AIM OF THE TASK — Only the lines below starting at the one containing "Wykorzystujemy" and ending at the one containing "para exfoliar y renovar la" belong in the answer, each copied exactly.

Data extracted from a collection —
⟨

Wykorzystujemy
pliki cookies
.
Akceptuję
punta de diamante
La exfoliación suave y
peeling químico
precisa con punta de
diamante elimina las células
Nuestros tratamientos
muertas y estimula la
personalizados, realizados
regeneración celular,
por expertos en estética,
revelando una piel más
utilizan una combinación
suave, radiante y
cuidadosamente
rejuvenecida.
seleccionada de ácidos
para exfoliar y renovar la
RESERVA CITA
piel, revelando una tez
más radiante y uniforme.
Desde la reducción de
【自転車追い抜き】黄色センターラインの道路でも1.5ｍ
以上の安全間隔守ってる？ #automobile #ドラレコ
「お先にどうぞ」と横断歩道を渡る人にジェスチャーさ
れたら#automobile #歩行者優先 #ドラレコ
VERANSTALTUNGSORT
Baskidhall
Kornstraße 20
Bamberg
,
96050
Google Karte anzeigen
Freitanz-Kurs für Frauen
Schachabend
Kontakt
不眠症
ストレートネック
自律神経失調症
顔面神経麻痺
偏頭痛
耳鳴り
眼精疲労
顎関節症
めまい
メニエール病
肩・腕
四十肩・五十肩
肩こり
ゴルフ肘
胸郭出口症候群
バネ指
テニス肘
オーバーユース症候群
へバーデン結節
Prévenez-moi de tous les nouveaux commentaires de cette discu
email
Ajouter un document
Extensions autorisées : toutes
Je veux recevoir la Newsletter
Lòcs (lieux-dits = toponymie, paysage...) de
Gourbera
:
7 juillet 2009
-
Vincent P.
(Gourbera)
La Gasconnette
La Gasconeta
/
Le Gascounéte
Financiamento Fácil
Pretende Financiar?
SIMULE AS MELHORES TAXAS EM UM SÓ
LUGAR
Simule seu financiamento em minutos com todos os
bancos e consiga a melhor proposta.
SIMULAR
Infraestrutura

⟩
⟨

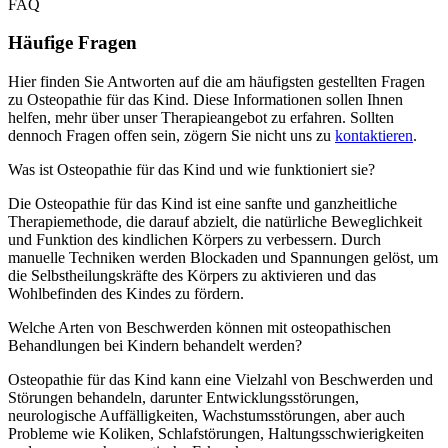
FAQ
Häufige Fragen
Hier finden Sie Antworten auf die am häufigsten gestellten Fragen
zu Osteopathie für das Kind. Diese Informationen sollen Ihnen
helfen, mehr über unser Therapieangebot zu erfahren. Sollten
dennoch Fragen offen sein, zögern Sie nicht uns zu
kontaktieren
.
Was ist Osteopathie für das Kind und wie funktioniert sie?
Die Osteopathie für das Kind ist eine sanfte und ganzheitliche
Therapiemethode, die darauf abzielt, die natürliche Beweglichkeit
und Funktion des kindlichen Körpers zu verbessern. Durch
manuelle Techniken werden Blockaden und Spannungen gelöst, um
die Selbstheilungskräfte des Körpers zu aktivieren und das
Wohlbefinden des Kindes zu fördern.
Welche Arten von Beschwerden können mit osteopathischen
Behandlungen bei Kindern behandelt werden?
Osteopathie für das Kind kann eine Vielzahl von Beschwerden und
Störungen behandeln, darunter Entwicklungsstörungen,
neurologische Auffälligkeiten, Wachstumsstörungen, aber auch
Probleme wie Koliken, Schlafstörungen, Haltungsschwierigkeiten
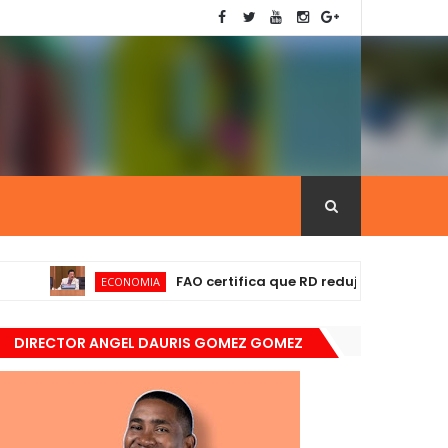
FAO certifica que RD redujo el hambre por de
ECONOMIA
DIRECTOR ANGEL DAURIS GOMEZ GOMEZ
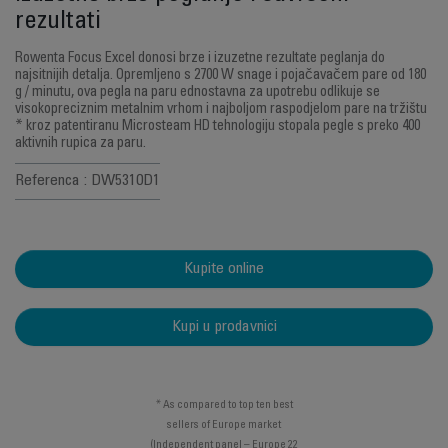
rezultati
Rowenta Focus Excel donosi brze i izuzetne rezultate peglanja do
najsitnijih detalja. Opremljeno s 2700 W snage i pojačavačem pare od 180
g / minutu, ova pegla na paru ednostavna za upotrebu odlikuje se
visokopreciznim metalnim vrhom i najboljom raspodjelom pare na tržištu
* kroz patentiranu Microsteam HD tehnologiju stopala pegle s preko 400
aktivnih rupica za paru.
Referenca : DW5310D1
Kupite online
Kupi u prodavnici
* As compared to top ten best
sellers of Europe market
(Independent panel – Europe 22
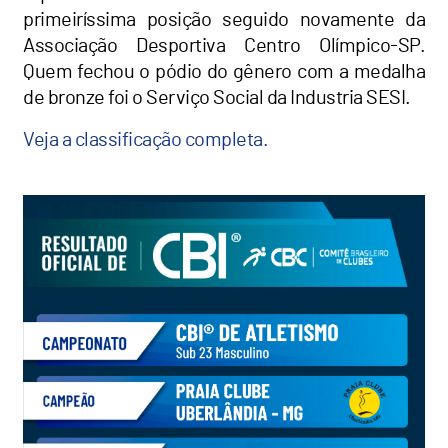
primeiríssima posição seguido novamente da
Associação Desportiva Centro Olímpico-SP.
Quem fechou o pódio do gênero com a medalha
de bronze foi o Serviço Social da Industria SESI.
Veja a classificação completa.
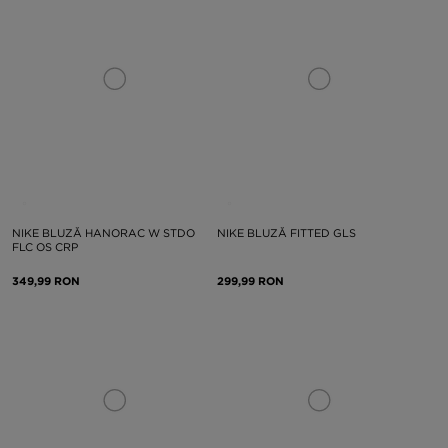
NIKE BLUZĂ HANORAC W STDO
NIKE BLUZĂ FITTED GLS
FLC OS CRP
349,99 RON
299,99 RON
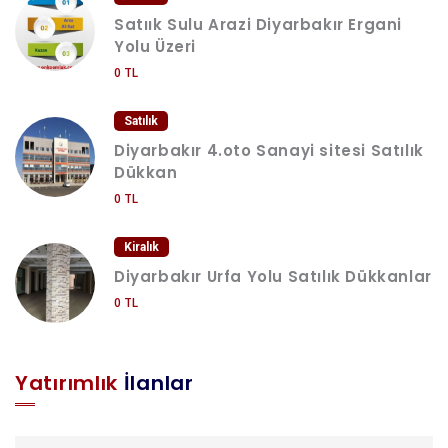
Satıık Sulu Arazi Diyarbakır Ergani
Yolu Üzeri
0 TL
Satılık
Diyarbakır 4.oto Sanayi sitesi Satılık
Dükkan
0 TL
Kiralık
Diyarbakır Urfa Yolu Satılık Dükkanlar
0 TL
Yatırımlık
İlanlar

⟩
⟨

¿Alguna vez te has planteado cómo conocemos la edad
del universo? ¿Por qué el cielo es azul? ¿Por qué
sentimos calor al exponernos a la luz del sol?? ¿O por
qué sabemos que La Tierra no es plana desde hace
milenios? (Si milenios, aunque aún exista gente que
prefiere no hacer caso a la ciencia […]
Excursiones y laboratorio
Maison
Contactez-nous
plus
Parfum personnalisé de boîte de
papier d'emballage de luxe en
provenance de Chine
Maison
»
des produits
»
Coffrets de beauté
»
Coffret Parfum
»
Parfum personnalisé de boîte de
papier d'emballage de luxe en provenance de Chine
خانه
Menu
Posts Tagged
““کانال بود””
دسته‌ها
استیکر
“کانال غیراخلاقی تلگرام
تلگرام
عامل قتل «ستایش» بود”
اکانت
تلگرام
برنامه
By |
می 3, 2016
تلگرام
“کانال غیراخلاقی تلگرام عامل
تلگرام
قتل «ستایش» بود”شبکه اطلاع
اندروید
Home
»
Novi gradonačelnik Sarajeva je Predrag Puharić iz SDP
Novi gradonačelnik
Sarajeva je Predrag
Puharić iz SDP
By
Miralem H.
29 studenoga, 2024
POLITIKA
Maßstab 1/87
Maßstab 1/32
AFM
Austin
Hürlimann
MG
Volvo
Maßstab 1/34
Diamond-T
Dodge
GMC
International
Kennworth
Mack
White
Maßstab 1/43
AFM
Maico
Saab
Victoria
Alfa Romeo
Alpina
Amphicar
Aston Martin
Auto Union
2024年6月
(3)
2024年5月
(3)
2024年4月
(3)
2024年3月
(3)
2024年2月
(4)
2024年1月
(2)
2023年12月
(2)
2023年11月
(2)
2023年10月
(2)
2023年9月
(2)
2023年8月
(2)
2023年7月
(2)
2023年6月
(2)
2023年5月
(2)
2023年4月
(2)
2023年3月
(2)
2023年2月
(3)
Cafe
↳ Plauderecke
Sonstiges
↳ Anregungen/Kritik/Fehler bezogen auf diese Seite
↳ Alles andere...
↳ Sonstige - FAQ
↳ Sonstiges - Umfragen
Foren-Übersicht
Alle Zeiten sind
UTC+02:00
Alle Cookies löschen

⟩

EXPECTED ANSWER —
Wykorzystujemy
pliki cookies
.
Akceptuję
punta de diamante
La exfoliación suave y
peeling químico
precisa con punta de
diamante elimina las células
Nuestros tratamientos
muertas y estimula la
personalizados, realizados
regeneración celular,
por expertos en estética,
revelando una piel más
utilizan una combinación
suave, radiante y
cuidadosamente
rejuvenecida.
seleccionada de ácidos
para exfoliar y renovar la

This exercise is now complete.